[Dataset excerpts]
◇ ◇ ◇ ◇ ◇ ◇ ◇

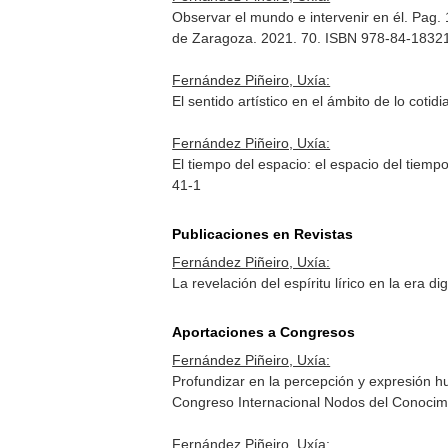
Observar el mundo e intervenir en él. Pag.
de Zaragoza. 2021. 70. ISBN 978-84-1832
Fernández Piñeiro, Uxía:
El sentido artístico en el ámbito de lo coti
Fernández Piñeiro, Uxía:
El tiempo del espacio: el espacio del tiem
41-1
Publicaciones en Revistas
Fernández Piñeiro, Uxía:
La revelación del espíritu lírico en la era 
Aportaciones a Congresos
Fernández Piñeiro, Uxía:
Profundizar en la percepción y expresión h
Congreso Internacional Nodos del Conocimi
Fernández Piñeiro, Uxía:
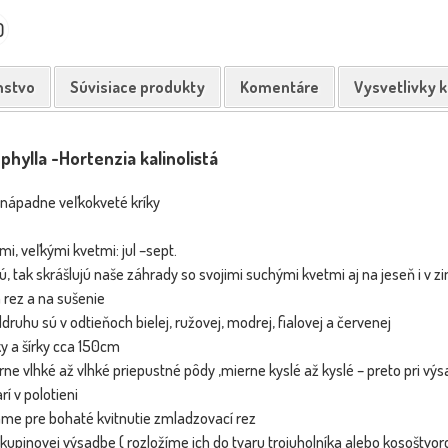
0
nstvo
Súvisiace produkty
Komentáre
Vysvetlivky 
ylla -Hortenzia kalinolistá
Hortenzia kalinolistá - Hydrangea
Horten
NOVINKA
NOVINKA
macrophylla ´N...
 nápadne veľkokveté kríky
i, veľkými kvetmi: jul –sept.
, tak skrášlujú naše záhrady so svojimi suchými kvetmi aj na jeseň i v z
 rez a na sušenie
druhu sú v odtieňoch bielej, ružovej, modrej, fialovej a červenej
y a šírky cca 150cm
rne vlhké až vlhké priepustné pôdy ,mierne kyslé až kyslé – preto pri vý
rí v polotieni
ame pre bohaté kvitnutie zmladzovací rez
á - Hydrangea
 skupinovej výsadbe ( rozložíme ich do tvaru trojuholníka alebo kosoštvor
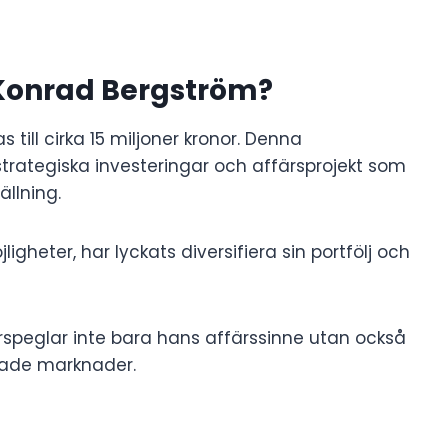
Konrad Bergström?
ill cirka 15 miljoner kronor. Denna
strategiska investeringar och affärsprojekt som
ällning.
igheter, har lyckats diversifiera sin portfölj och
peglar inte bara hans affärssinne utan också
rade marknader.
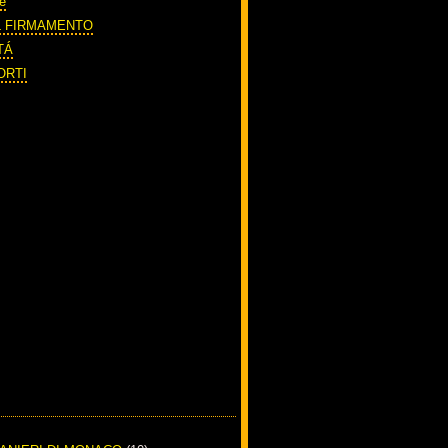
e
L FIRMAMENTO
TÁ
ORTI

◇ ◇ ◇ ◇ ◇ ◇ ◇

Check each line in the records above for the word "kalinolistá". Return those that have it.

## [Exercise result]
ylla -Hortenzia kalinolistá
Hortenzia kalinolistá - Hydrangea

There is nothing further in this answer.